Forma zaproszenia ułatwia pewnie waszą pracę przy organizacji kolędy duszpasterskiej.
- Niestety forma zaproszeń nie daje stuprocentowej gwarancji, że wszystko pójdzie zgodnie z planem, że praca przy organizacji kolędy jest łatwiejsza. Zdarzały się i takie przypadki, że dzwoniąc do parafian, aby umówić „kolędę” otrzymywaliśmy informację, że dana rodzina musi z niej zrezygnować, bo ktoś np. zachorował, albo cała rodzina została objęta kwarantanną.
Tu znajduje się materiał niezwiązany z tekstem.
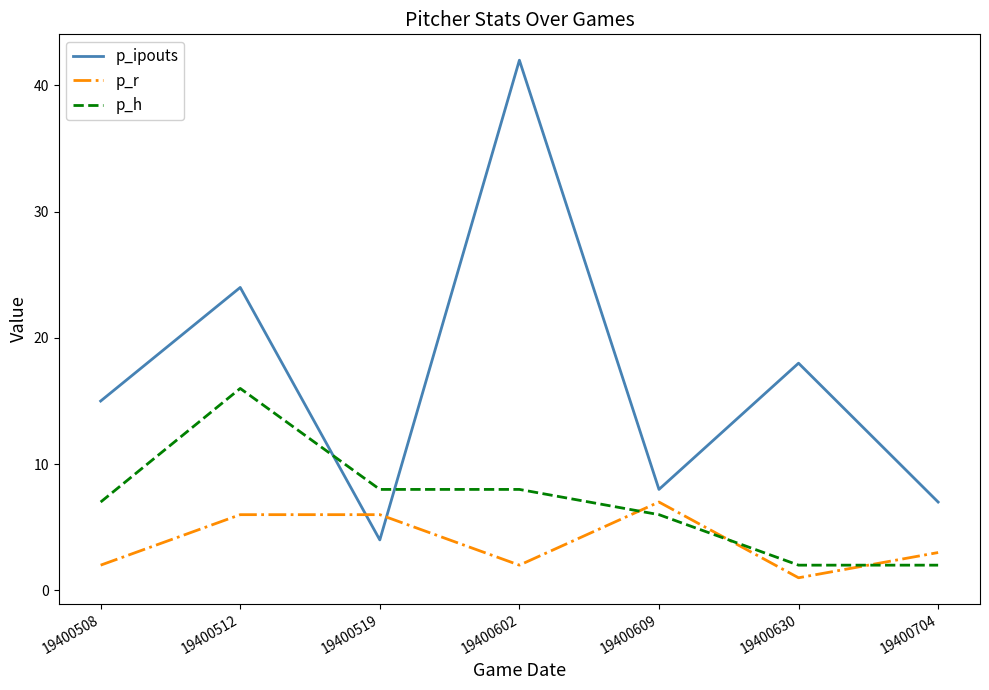

At 19400519, list the series in order from smallest to largest.

p_ipouts, p_r, p_h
Wizyta duszpasterska przez wielu jest traktowana jako rutynowe przyjście księdza po kopertę. Czy ta nowatorska forma sprzyja budowaniu większej świadomości wśród wiernych, po co to spotkanie jest?
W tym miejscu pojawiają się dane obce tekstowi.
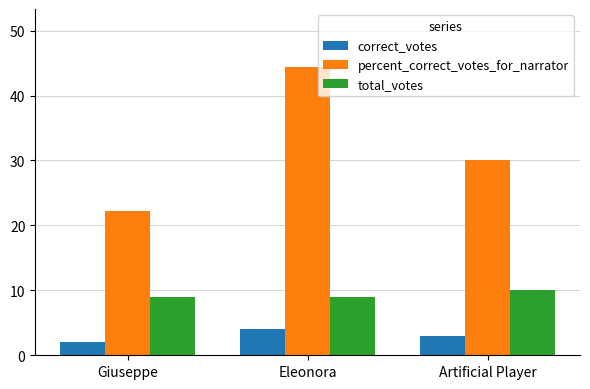

True or false: percent_correct_votes_for_narrator has a value of 22.2 at Giuseppe.

True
- To, że my, ojcowie jesteśmy oficjalnie zapraszani sprawia, że nastawienie wiernych, gospodarzy jest inne. Bardzo miłą – w trakcie tegorocznej kolędy – była stosowana przez wielu parafian praktyka przekazywania informacji o wizycie duszpasterskiej osobom starszym lub z powodu choroby pozostającym stale w swoich domach, które nie mogły osobiście przyjść do kościoła i złożyć pisemnego zaproszenia. Współpraca między ludźmi była naprawdę spora.
Czyli nastąpiła aktywizacja wiernych.
- Tak, myślę, że to niezwykle cenne, na pewno bardziej niż, gdy kolęda odbywa się rutynowo, gdy ksiądz puka od drzwi do drzwi.
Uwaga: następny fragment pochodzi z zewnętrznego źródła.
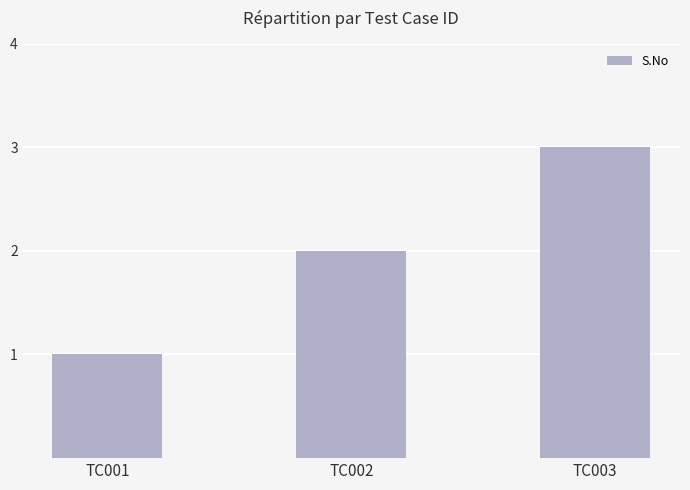

What is the value of the 1st bar from the left?

1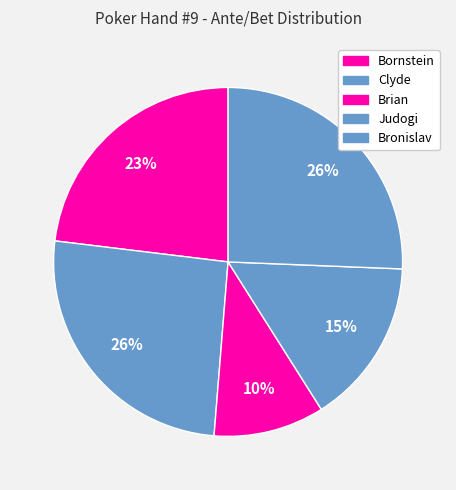

How much of the chart is everything except Clyde?

74.4%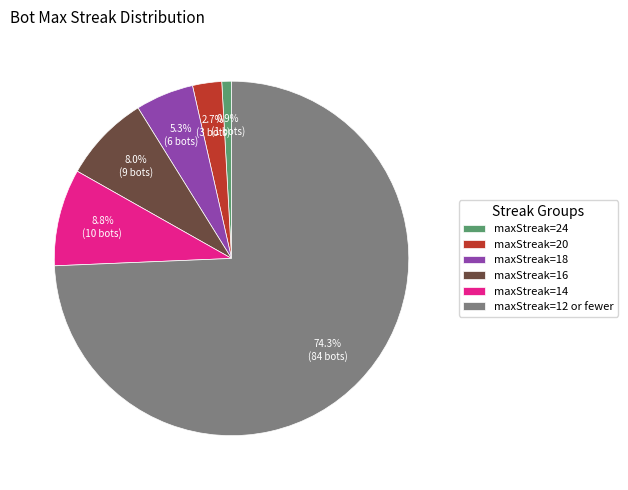

Between maxStreak=12 or fewer and maxStreak=20, which is larger?

maxStreak=12 or fewer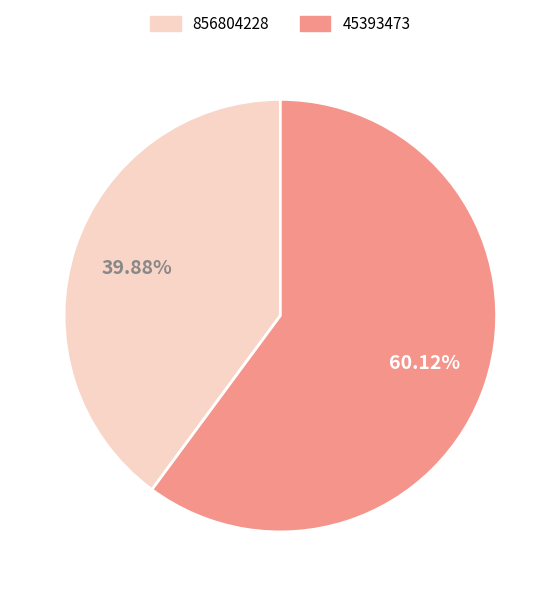

To the nearest percent, what percentage of the pie is 856804228?

40%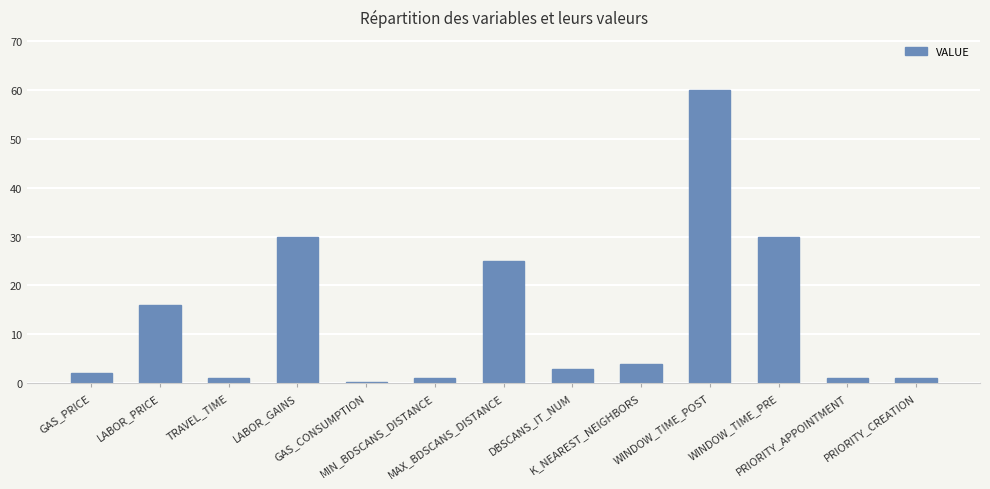

What is the difference between the maximum and minimum values?

59.7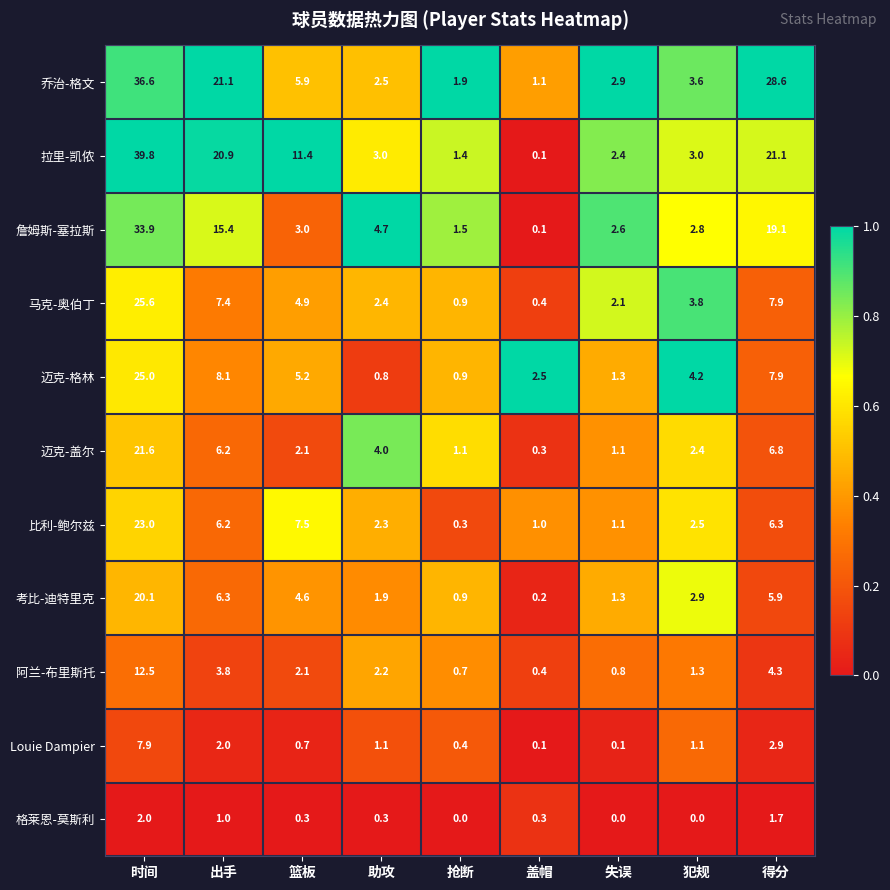

Which label corresponds to the largest value in the chart?

时间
Hipotetycznie, pandemia ustaje. Na dziś, jaka jest wasza decyzja, zostajecie przy starej formule kolędy, czy może na stałe wprowadzacie formę zaproszeń?
- Niezwykle trudno jest to na tę chwilę ocenić. Z jednej strony – forma zaproszeń jest bardzo ciekawa i praktyczna, a z drugiej – formuła, gdzie ministranci i lektorzy idą do parafian i zapowiadają wizytę duszpasterską – jest bardzo pozytywna, bo dzięki pracy Służby Liturgicznej – i ojcowie, i parafianie – są zorientowani w przebiegu „kolędy”. Naprawdę ciężko – na tę chwilę – jest jednoznacznie odpowiedzieć na to pytanie. Jest wiele „za”, ale są też i argumenty „przeciw” dla obu z form przebiegu wizyty duszpasterskiej.